Polymyalgia Rheumatica: Etiology, Diagnosis, and Treatment
Etiology
Polymyalgia rheumatica (PMR) is an inflammatory condition of unknown etiology that primarily affects individuals over 50 years of age, with peak incidence at 70-75 years, particularly in Western countries 1, 2. While the exact cause remains unclear, the disease demonstrates a strong inflammatory component with elevated inflammatory markers and rapid response to glucocorticoid therapy, suggesting an immune-mediated pathogenesis 3.
Diagnosis
The diagnosis of polymyalgia rheumatica is primarily clinical, with no single diagnostic test available, and requires exclusion of conditions that can mimic its presentation. 3
Clinical Features:
- Bilateral pain and stiffness in the shoulder girdle, neck, and pelvic girdle
- Prolonged morning stiffness (typically >45 minutes)

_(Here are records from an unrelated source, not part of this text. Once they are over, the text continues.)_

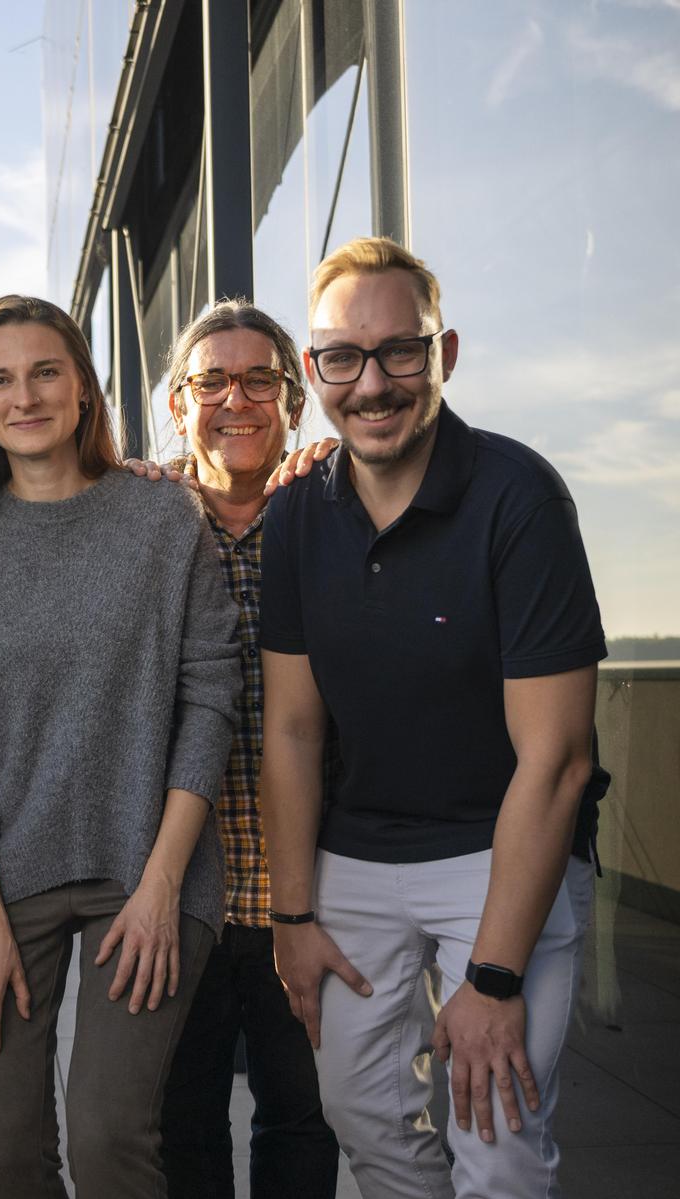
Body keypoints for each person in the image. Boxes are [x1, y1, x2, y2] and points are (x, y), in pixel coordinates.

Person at [259, 237, 604, 1199]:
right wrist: (293, 913)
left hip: (500, 852)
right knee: (363, 1117)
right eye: (343, 357)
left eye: (399, 351)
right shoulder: (297, 519)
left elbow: (560, 761)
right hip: (355, 860)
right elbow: (292, 728)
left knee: (495, 1132)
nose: (372, 384)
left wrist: (491, 979)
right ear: (313, 370)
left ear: (443, 353)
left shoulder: (518, 497)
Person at [0, 294, 241, 1195]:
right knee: (8, 1152)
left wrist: (163, 886)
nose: (26, 396)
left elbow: (208, 699)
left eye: (46, 371)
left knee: (108, 1140)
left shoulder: (163, 519)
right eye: (0, 379)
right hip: (4, 880)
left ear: (86, 390)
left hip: (149, 868)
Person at [151, 301, 341, 1199]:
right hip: (181, 894)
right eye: (211, 381)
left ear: (292, 400)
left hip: (307, 891)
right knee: (181, 1126)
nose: (237, 398)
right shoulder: (144, 523)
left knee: (303, 1121)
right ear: (178, 405)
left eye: (259, 378)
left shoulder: (330, 514)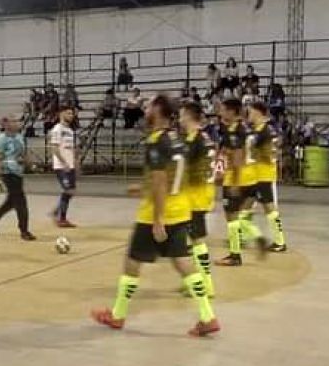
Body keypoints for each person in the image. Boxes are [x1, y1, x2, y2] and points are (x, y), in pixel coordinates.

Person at [91, 95, 220, 337]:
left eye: (149, 105)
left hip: (155, 215)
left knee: (132, 261)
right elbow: (173, 178)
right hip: (180, 210)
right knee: (182, 262)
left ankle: (118, 315)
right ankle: (207, 316)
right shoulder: (178, 140)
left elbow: (161, 181)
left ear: (158, 110)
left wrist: (158, 218)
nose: (145, 109)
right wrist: (144, 188)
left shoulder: (155, 141)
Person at [216, 98, 266, 266]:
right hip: (252, 176)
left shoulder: (234, 130)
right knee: (241, 216)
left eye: (223, 110)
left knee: (231, 217)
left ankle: (235, 255)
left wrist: (234, 183)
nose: (220, 113)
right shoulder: (247, 129)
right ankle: (256, 236)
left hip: (237, 178)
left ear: (231, 112)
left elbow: (237, 157)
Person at [179, 101, 217, 298]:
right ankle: (195, 279)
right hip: (203, 193)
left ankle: (206, 284)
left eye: (181, 115)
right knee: (192, 239)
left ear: (188, 116)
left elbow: (182, 169)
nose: (179, 119)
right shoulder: (205, 137)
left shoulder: (195, 141)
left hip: (195, 196)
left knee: (197, 239)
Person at [247, 102, 288, 252]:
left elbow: (272, 154)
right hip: (255, 175)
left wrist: (258, 154)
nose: (248, 114)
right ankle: (244, 236)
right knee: (246, 206)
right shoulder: (257, 130)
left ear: (258, 113)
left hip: (264, 175)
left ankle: (279, 241)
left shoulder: (267, 130)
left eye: (250, 112)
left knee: (269, 207)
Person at [0, 117, 36, 240]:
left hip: (18, 172)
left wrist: (31, 164)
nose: (16, 123)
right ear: (5, 124)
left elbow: (23, 153)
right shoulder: (1, 139)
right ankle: (24, 230)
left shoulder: (19, 137)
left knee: (11, 201)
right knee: (20, 201)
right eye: (12, 121)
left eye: (16, 121)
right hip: (7, 172)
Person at [49, 106, 78, 228]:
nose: (71, 115)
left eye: (72, 113)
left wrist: (75, 162)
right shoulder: (57, 129)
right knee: (68, 190)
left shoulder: (70, 131)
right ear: (61, 114)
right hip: (61, 166)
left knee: (71, 191)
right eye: (69, 113)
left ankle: (57, 212)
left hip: (70, 165)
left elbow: (71, 148)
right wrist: (63, 162)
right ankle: (61, 218)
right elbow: (54, 148)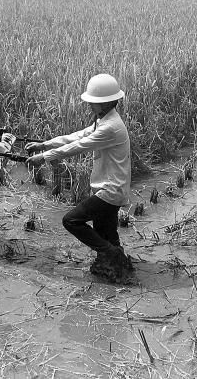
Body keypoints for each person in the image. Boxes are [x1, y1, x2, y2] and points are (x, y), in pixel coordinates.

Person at [26, 73, 133, 282]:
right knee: (107, 237)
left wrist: (44, 157)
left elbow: (79, 146)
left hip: (110, 191)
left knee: (71, 221)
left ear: (107, 102)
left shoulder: (111, 127)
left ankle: (110, 255)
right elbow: (78, 136)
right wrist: (45, 144)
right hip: (110, 189)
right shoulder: (104, 120)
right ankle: (119, 266)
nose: (90, 105)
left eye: (94, 102)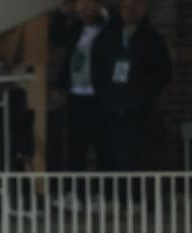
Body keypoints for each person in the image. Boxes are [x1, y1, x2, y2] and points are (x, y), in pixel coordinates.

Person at [93, 0, 171, 171]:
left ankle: (130, 188)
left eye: (133, 7)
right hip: (111, 106)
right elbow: (97, 68)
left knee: (132, 155)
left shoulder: (152, 39)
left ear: (142, 9)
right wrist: (104, 94)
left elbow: (163, 72)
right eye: (125, 7)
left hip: (136, 108)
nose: (129, 12)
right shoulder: (108, 37)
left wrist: (143, 92)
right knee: (109, 153)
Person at [50, 0, 115, 171]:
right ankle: (76, 185)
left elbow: (114, 21)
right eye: (79, 12)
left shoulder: (107, 28)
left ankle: (104, 185)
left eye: (86, 10)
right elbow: (57, 36)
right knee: (76, 145)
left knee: (103, 144)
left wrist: (102, 11)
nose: (83, 15)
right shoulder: (77, 28)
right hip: (77, 94)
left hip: (99, 94)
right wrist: (61, 14)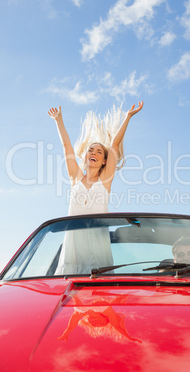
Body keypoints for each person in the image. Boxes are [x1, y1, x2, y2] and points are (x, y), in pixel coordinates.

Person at [48, 102, 143, 274]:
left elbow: (114, 145)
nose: (94, 153)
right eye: (91, 150)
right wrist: (58, 120)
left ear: (105, 161)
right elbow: (66, 146)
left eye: (99, 152)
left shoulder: (105, 181)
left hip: (98, 253)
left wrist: (127, 116)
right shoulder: (75, 178)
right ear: (85, 157)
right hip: (73, 252)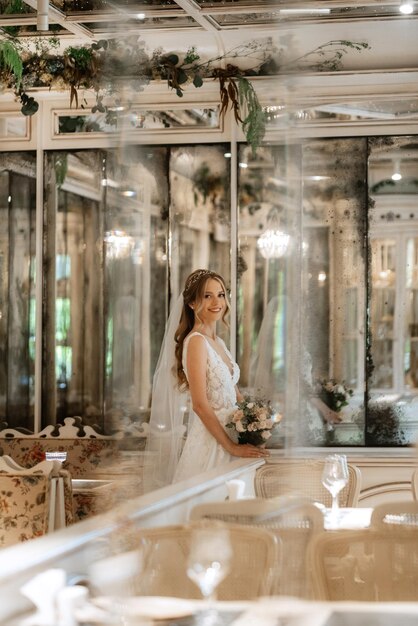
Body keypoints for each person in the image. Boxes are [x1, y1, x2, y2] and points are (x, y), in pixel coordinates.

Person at [144, 268, 269, 491]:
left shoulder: (218, 342)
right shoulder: (196, 342)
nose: (216, 302)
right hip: (212, 444)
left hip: (232, 436)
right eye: (207, 296)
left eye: (220, 294)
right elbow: (200, 405)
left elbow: (235, 393)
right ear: (192, 303)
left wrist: (257, 423)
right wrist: (231, 447)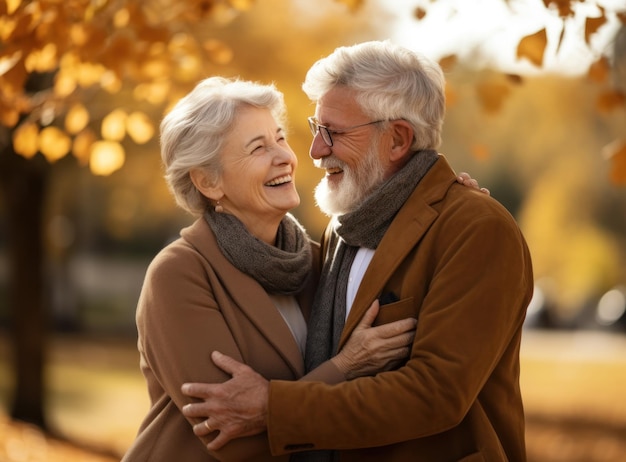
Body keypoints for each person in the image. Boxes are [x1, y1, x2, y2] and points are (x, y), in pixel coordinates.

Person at [181, 40, 534, 462]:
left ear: (398, 140)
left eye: (333, 133)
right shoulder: (344, 230)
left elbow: (434, 395)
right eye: (316, 129)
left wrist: (272, 408)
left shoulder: (476, 228)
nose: (314, 151)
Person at [120, 76, 425, 462]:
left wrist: (445, 196)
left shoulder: (319, 260)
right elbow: (236, 441)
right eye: (258, 148)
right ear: (208, 181)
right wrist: (345, 367)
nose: (285, 156)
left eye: (280, 138)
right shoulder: (179, 275)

- Proximal muscle pain without true weakness
- Constitutional symptoms (fatigue, low-grade fever, weight loss)
- Age >50 years (typically >60)
Laboratory Evaluation:
- Complete blood count
- Erythrocyte sedimentation rate (ESR) and C-reactive protein (CRP) - typically markedly elevated
- Rheumatoid factor and anti-cyclic citrullinated peptide antibodies (to exclude rheumatoid arthritis)

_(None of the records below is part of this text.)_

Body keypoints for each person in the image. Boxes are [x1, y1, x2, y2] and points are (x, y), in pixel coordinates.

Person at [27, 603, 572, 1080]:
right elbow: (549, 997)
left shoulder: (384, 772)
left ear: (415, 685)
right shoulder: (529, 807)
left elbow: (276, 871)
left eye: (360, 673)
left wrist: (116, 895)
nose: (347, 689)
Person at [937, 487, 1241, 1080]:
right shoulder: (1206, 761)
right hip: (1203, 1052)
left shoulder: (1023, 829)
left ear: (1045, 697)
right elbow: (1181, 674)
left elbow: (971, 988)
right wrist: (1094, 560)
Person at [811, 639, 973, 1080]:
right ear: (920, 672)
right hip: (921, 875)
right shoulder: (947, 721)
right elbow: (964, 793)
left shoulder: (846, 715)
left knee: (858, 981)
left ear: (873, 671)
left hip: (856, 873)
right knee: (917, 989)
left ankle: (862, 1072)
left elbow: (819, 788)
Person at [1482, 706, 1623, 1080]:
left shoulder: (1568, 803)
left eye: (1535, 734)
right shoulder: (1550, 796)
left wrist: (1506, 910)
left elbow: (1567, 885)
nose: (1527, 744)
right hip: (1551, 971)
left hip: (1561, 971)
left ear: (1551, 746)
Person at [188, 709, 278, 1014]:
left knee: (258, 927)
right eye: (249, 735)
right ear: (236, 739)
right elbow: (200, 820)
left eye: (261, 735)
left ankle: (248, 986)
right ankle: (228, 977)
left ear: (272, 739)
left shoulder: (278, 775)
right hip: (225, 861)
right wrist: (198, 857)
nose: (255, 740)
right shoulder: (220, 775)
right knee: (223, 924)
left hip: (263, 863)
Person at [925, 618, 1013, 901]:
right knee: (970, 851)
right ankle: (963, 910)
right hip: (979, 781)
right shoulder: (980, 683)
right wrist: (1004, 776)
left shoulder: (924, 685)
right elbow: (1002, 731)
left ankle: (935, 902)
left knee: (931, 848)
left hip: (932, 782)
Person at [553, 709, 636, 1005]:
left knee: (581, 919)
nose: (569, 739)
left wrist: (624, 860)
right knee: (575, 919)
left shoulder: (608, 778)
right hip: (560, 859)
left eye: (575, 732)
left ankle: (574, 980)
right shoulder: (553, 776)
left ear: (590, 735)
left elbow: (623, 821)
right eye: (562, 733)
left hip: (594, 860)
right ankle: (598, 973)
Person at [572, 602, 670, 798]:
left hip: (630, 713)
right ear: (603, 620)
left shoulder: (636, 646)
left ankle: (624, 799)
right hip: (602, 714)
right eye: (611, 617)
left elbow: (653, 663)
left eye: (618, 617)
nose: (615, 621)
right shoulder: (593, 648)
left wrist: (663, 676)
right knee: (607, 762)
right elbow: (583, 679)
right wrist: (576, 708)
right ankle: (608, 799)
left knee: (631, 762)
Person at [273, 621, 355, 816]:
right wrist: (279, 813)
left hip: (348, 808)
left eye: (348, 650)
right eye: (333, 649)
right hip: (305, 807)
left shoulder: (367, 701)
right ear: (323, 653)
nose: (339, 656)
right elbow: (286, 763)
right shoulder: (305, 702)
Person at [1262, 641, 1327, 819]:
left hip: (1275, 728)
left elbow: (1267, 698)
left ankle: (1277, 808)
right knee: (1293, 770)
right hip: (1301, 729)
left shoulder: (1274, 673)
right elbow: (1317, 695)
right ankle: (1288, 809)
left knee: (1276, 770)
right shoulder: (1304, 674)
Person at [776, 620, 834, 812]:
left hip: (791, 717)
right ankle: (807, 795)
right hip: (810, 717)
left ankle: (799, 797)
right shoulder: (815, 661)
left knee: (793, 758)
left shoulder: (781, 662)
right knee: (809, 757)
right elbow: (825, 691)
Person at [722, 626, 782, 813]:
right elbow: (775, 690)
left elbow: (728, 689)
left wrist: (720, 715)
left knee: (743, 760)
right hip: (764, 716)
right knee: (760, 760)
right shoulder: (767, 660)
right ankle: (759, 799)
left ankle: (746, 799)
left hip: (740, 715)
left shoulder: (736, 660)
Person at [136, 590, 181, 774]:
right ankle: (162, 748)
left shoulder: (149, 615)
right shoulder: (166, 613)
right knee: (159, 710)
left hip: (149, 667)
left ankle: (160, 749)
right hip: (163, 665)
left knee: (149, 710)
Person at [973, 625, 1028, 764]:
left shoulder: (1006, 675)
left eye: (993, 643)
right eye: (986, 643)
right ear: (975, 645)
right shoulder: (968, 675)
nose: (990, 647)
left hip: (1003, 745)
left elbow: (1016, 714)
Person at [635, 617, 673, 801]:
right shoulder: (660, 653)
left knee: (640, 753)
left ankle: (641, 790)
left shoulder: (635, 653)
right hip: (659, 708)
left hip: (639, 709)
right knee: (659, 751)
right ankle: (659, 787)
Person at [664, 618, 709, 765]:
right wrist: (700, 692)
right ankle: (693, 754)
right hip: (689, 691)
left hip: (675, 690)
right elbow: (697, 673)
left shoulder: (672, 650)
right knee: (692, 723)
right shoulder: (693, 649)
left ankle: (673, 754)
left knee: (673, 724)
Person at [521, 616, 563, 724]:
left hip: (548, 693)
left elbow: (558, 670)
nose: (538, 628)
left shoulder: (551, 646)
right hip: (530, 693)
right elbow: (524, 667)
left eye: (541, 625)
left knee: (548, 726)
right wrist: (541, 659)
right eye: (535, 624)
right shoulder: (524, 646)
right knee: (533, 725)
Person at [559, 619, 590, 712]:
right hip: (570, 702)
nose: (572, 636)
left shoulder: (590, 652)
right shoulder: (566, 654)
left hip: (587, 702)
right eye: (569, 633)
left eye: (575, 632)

- Basic biochemistry including liver function tests
Diagnostic Confirmation:
- Rapid response to low-dose glucocorticoids (15-20 mg/day of prednisone) within 24-72 hours is considered confirmatory 3
- Ultrasound imaging may improve diagnostic accuracy by detecting bilateral subdeltoid bursitis, present in approximately 69% of PMR patients 4
Differential Diagnosis:
Must exclude conditions that can mimic PMR, including:
- Rheumatoid arthritis (especially elderly-onset)
- Spondyloarthritis
- Inflammatory myopathies
- Malignancies
- Chronic infections
- Endocrine diseases (particularly hypothyroidism)
- Fibromyalgia
- Polymyositis 3, 5
Treatment
Initial Therapy:
Glucocorticoids are the cornerstone of PMR treatment, with recommended initial doses of 12.5-25 mg prednisone equivalent daily. 3
- Higher initial doses (within the 12.5-25 mg range) for patients with high relapse risk and low adverse event risk
- Lower initial doses for patients with comorbidities such as diabetes, osteoporosis, or glaucoma
- Doses above 30 mg/day are strongly discouraged
- Doses below 7.5 mg/day are conditionally discouraged 3
- Single daily dosing is preferred over divided doses
Alternative Initial Therapies:
- Intramuscular methylprednisolone (120 mg every 3 weeks) may be considered as an alternative to oral glucocorticoids 3
Dose Tapering:
- Initial tapering to 10 mg/day within 4-8 weeks
- Subsequent tapering by 1 mg every 4 weeks, or by 1.25 mg using alternate day schedules, once the patient is stable 3
Steroid-Sparing Agents:
- Methotrexate should be considered in patients with high relapse risk, prolonged therapy requirements, or significant glucocorticoid-related adverse events 3, 4
- Methotrexate can reduce cumulative glucocorticoid dosage by 20-44% and relapses by 36-54% 4
- Leflunomide has shown promising results but requires further study 1
- Biologic agents, particularly IL-6 inhibitors (tocilizumab and sarilumab), have demonstrated efficacy in reducing relapse frequency and lowering cumulative glucocorticoid burden 1
- Anti-TNF agents have failed to show beneficial effects in isolated PMR 1
Monitoring and Follow-up
- Monitor patients every 4-8 weeks during the first year
- Every 8-12 weeks during the second year
- More frequent monitoring during relapse or tapering periods 3
Assessment at Follow-up:
- Clinical response
- Inflammatory markers
- Glucocorticoid-related side effects
- Comorbidities
- Symptoms of giant cell arteritis (GCA)
Relapse Management:
- Up to 60% of PMR patients experience relapse during glucocorticoid tapering 3
- For relapse, temporarily increase prednisone to the pre-relapse dose or to the last effective dose
- Consider adding methotrexate if not already prescribed
Special Considerations
- All PMR patients should be monitored for symptoms of GCA, including headache, jaw claudication, and visual disturbances 3
- If GCA is suspected, immediate treatment with higher glucocorticoid doses (40-60 mg prednisone) is required due to the risk of sight loss 3
- Prolonged glucocorticoid therapy requires monitoring for and management of potential adverse effects, including osteoporosis, diabetes, hypertension, and increased infection risk
PMR management requires balancing effective symptom control with minimizing glucocorticoid-related toxicity, particularly in older adults who are more vulnerable to these adverse effects.